▶ _Tâche courte a_: Pouvez-vous citer le passage du document sur le maintien de l'ordre qui commence à « Face à cette » et se termine à « de la population. » ?
----
Or, face aux mouvements sociaux, la France a adopté au XXIe siècle une doctrine du maintien de l’ordre comparativement plus répressive que la norme d’un pays occidental et démocratique, alors même que l’affaiblissement de l’encadrement préventif des protestations par les mouvements organisés (syndicats, partis) et leurs services d’ordre aurait appelé un approfondissement de la désescalade : recours à la nasse systématique, fortement remarqué au moment des manifestations contre la loi El Khomry (2016), recours à la louvoyante typique de la fin du XIXe s., utilisation d’armes proscrites ailleurs (LBD), mobilisation de forces d’intervention face à des manifestations (donc sur des tâches dont elles n’ont pas la compétence), criminalisation et brutalisation a minima disproportionnée des mouvements environnementalistes… Les forces de l’ordre en sortent épuisées, leur image dégradée dans une partie de la population, leur ressource détournée de la lutte contre la criminalité, tandis que leur emploi plus musclé que nécessaire aura par avance été légitimé pour tout gouvernant ultérieur. L’anecdote Benalla, qui a vu un conseiller présidentiel jouer au cowboy dans le Quartier latin peut être revue à cette aune (la nature réelle des relations entre ledit conseiller et le président n’ayant, elle, absolument aucune importance, la vie politique n’étant pas un roman feuilleton).

Face à cette réalité, documentée par les experts, la réaction du pouvoir en place s’est située dans son domaine de confort : la com. Les figures des black blocks (qui, évidemment, existent, et évidemment dans une proportion sans rapport avec le problème, et, évidemment, avec le soupçon d’infiltration par des agitateurs), mais aussi la figure des ploucs (de la campagne, qui ne comprennent rien à rien et font des BBQ sur des rond-points), celle des éco-terroristes, etc, sont venus alimenter craintes et fantasmes, nourrir ce même antagonisme dont le pouvoir nie la réalité, creuser l’écart entre l’institution et plusieurs pans de la population.
----
▶ _Tâche courte b_: Pouvez-vous présenter sous forme de liste JSON de chaînes, une chaîne par ligne et sans les lignes vides, les lignes répertoriées ci-dessous, depuis la toute première jusqu'à celle qui contient « Recorded: 12 h 43 min » incluse, et rien d'autre ?

▶ _Lignes répertoriées_:
----
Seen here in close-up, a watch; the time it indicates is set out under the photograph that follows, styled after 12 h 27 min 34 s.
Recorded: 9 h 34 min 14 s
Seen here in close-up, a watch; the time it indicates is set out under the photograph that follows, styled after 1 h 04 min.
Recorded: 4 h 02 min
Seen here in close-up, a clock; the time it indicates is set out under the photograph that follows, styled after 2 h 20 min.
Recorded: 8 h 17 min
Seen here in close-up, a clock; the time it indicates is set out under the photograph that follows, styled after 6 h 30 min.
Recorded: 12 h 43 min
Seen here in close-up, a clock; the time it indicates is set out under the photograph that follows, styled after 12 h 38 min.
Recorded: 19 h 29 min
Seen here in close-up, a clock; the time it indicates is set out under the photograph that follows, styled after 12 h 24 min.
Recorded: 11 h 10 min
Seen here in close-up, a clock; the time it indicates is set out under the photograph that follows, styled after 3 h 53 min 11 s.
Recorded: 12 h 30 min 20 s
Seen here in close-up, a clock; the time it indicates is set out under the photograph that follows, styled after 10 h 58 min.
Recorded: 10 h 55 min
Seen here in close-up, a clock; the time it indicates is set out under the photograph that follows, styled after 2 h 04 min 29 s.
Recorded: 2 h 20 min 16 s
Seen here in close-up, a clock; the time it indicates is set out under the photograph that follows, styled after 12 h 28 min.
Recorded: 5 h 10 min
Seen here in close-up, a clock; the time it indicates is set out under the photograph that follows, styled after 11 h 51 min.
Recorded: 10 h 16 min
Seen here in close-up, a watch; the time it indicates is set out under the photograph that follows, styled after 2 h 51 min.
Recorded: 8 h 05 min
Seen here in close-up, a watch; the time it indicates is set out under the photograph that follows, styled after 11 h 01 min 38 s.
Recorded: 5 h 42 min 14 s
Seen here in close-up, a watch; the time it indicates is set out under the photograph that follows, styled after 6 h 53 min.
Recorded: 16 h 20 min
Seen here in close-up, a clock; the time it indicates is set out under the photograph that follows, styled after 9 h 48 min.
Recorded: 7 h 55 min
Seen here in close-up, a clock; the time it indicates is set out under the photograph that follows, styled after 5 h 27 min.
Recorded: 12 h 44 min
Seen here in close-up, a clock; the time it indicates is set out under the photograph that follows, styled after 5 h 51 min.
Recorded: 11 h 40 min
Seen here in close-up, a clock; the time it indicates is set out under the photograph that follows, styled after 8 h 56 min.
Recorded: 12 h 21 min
----
▶ _Résultat a_:
Face à cette réalité, documentée par les experts, la réaction du pouvoir en place s’est située dans son domaine de confort : la com. Les figures des black blocks (qui, évidemment, existent, et évidemment dans une proportion sans rapport avec le problème, et, évidemment, avec le soupçon d’infiltration par des agitateurs), mais aussi la figure des ploucs (de la campagne, qui ne comprennent rien à rien et font des BBQ sur des rond-points), celle des éco-terroristes, etc, sont venus alimenter craintes et fantasmes, nourrir ce même antagonisme dont le pouvoir nie la réalité, creuser l’écart entre l’institution et plusieurs pans de la population.

▶ _Résultat b_:
[
  "Seen here in close-up, a watch; the time it indicates is set out under the photograph that follows, styled after 12 h 27 min 34 s.",
  "Recorded: 9 h 34 min 14 s",
  "Seen here in close-up, a watch; the time it indicates is set out under the photograph that follows, styled after 1 h 04 min.",
  "Recorded: 4 h 02 min",
  "Seen here in close-up, a clock; the time it indicates is set out under the photograph that follows, styled after 2 h 20 min.",
  "Recorded: 8 h 17 min",
  "Seen here in close-up, a clock; the time it indicates is set out under the photograph that follows, styled after 6 h 30 min.",
  "Recorded: 12 h 43 min"
]